Bustamante would like to thank her professors, including Ehsan and Kaneko, who have also served as her mentors, and Daniel White, a UHV associate professor of biology and director of the university’s undergraduate biology program, who helped push Bustamante to do her best in biology and gave her guidance on what type of careers she could pursue with her degrees. She also would like to thank Amy Hatmaker, the director of the UHV Career Development Center, who Bustamante worked with during her undergraduate degree and keeps in contact with. She also appreciates the support of her brother and her parents, and her colleagues in UHV Residence Life, who have been her family on campus.
“I love the community here on campus, and UHV became my home away from home,” Bustamante said. “All the people I met here have helped me come out of my shell and showed me that I could be more than I thought I could be when I first got here, and I am grateful for that.”
Paulsen will be graduating with a Bachelor of Science in computer science. She was happy and surprised to learn that she was named an Outstanding Student for the College of Natural & Applied Science. She thought she might have been chosen because of her 4.0 GPA but found out that students are nominated. She has been a member of Phi Theta Kappa and Phi Kappa Phi, which are both honor societies.
“I want to sincerely thank whoever nominated me,” she said.

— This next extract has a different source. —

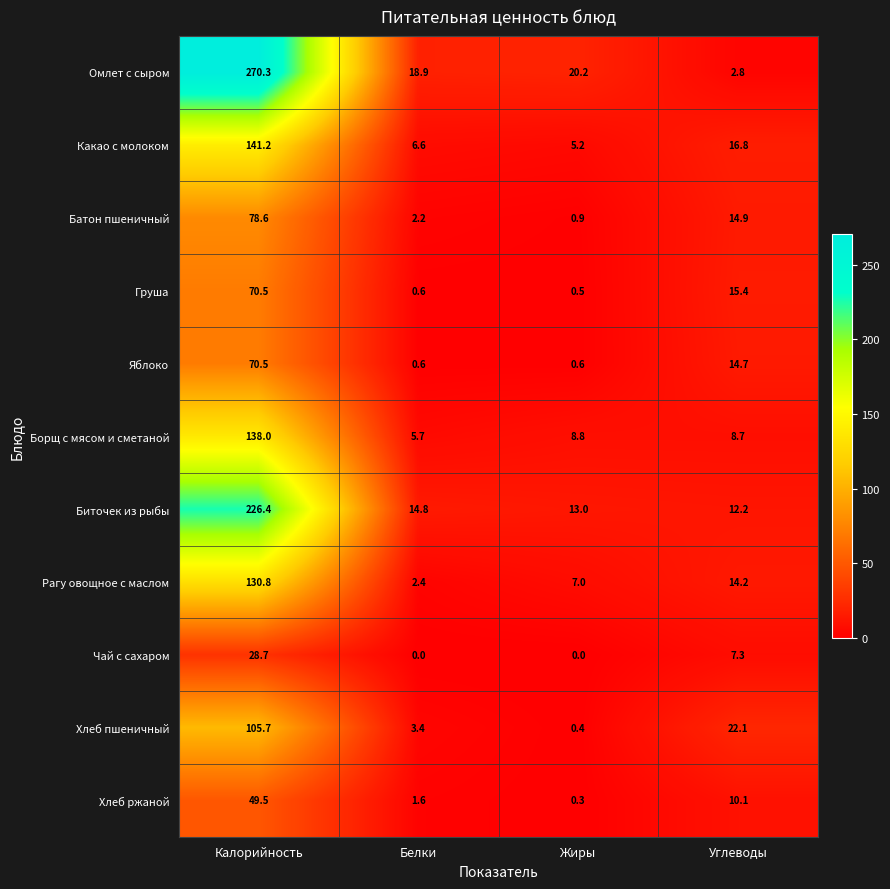

True or false: Какао с молоком has a value of 5.2 at Жиры.

True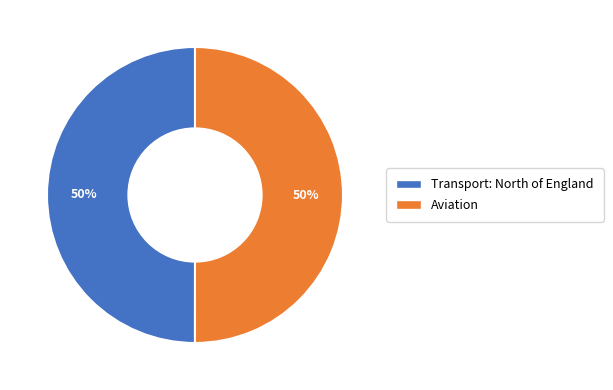

What is the ratio of the value at Aviation to the value at Transport: North of England?

1.0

Paulsen comes from a rural background and considers herself a country girl. She grew up tending to a wide variety of domestic animals and had to employ appropriate interventions for a spectrum of medical conditions. Through this upbringing and because the lives of animals depended on her, she learned how to prioritize her time and tasks.
“This has taught me about taking full responsibility for the care of other living beings,” Paulsen said. “It has also taught me to be an astute observer of detail, which allows me to develop a deeper understanding of the intricacies of technology.”

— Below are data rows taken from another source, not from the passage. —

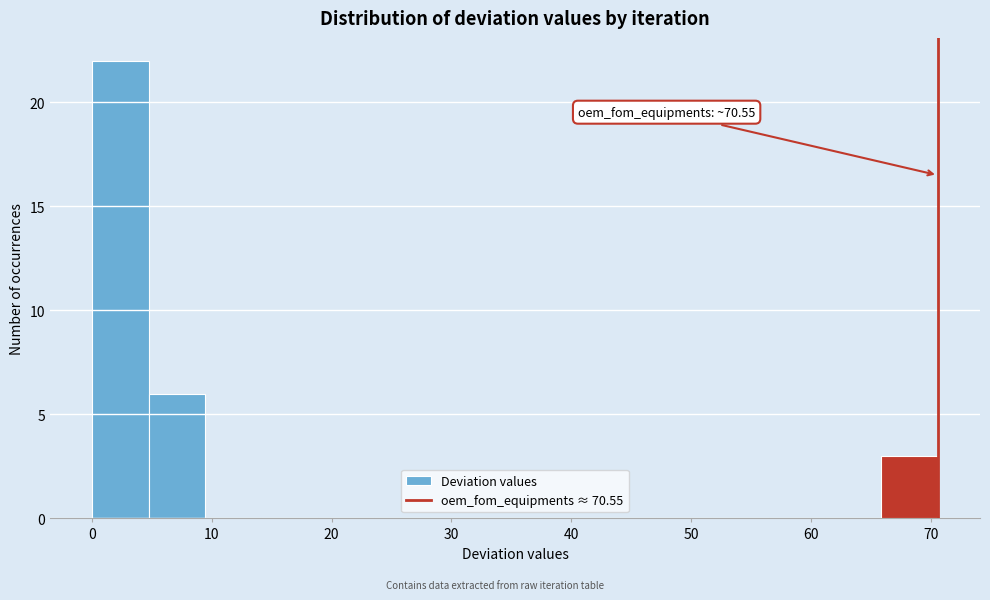

Which range on the x-axis has the tallest bar?

0 to 5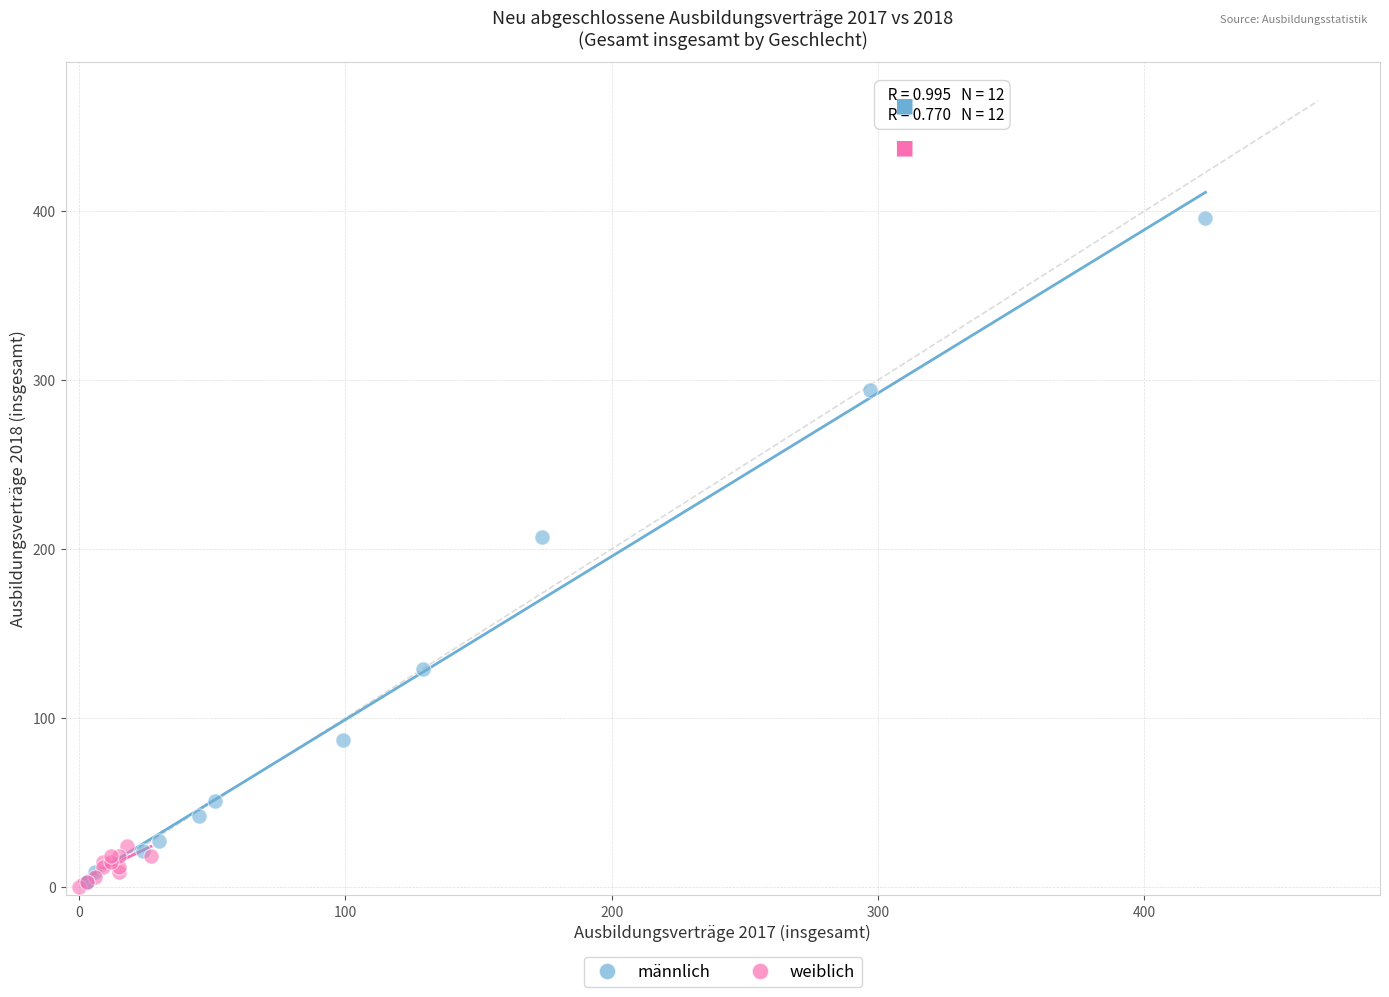

What are all the series names shown in the legend?

männlich, weiblich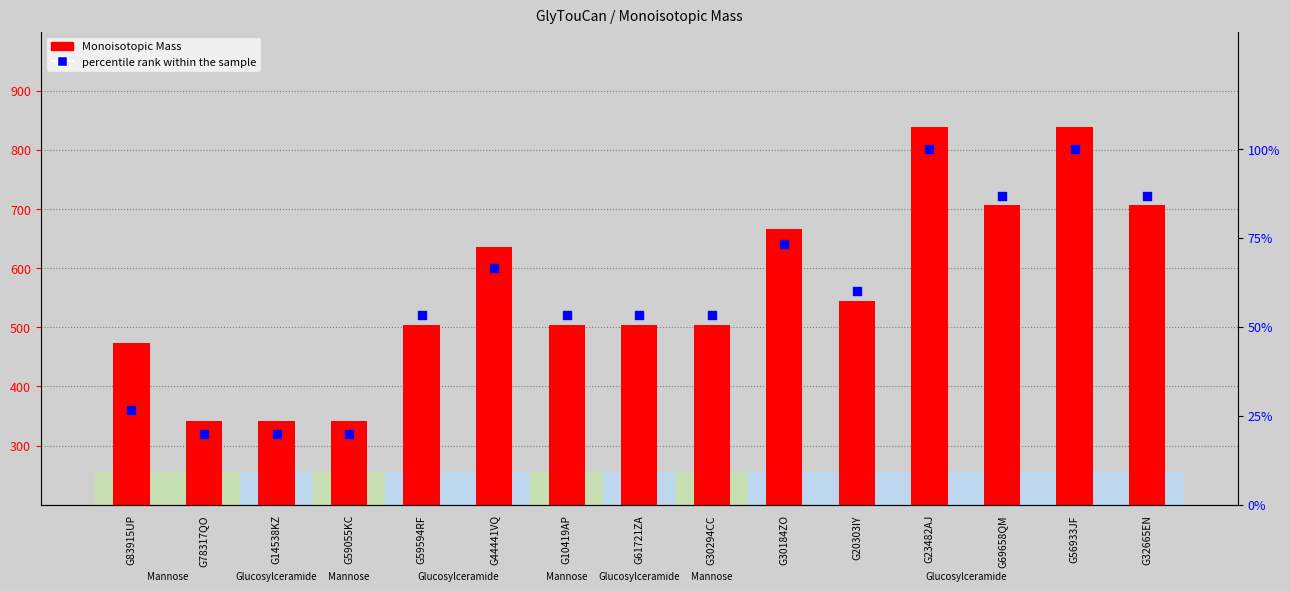

Which series has the largest total across all categories?

Monoisotopic Mass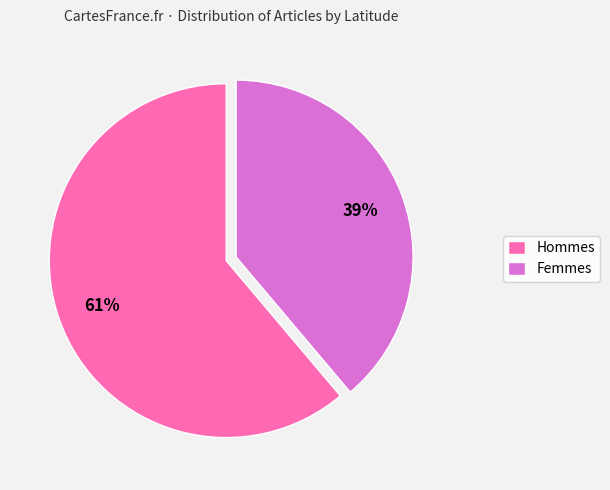

To the nearest percent, what is the difference between the largest and smallest slice percentages?

22%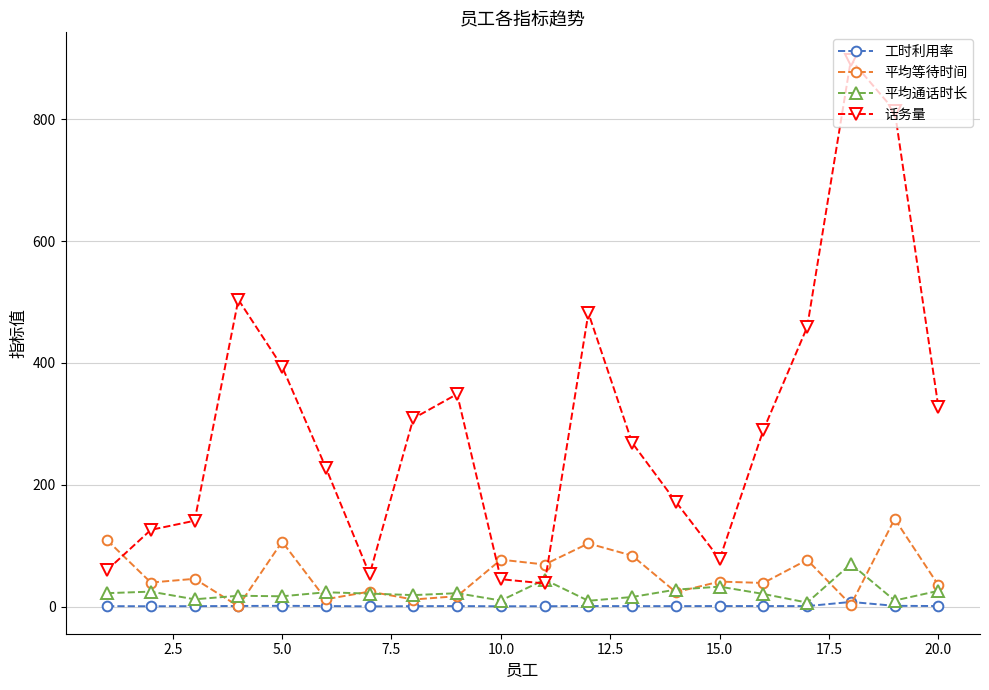

True or false: 工时利用率 has more than 1 points higher than both neighbors.

True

Paulsen has been comfortable with technology from an early age and was first introduced to a laptop where everything worked by typing into a shell. This forced her to type code and do things ‘the hard way,’ which she has learned is more efficient and powerful. It also allowed her to do her own thinking, as opposed to letting a graphical user interface do the thinking for her. She chose to study computer science because she likes taking on difficult challenges that bear tangible results.

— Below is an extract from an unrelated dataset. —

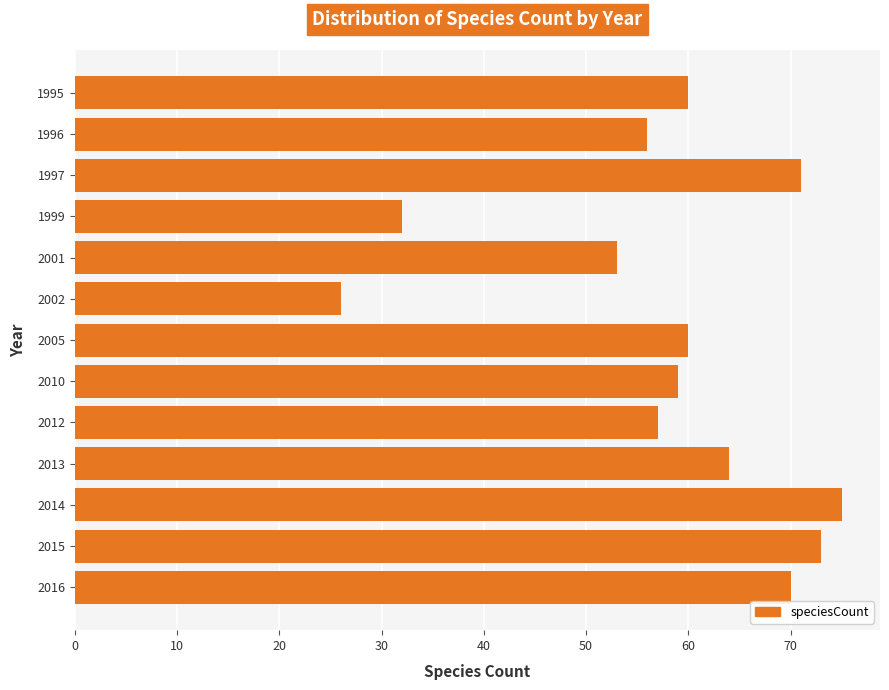

Count the number of categories in the chart.

13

She has been motivated by a professor’s advice to see the world instead of splurging on items, and so she plans to take time to travel to South America and eastern Europe to places that she finds interesting after she graduates. Paulsen has previously visited 15 countries and has studied foreign languages for several years, and while she would not describe herself as fluent in other languages, she has found that learning other languages has given her a head start in programming structure. She also plans to pursue a graduate degree at some point as well.
“I am very fortunate that I have a broad variety of technological opportunities open for me,” she said. “I intend to navigate through them in a direction that is the least affected by artificial intelligence yet allows me to leverage AI in the most efficient manner.”
The University of Houston-Victoria, located in the heart of the Coastal Bend region since 1973 in Victoria, Texas, offers courses leading to more than 80 academic programs in the schools of Arts & Sciences; Business Administration; and Education, Health Professions & Human Development. UHV provides face-to-face classes at its Victoria campus, as well as an instructional site in Katy, Texas, and online classes that students can take from anywhere. UHV supports the American Association of State Colleges and Universities Opportunities for All initiative to increase awareness about state colleges and universities and the important role they have in providing a high-quality and accessible education to an increasingly diverse student population, as well as contributing to regional and state economic development.